DATA SUPPLIED:

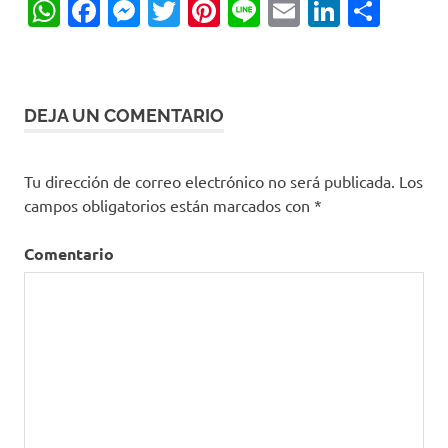
WhatsApp
Facebook
Messenger
Twitter
Pinterest
Line
Email
LinkedI
Comp
DEJA UN COMENTARIO
Tu dirección de correo electrónico no será publicada.
Los
campos obligatorios están marcados con
*
Comentario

EXERCISE: Return each line in the entries above that contains the word "será".

YOUR RESPONSE:
Tu dirección de correo electrónico no será publicada.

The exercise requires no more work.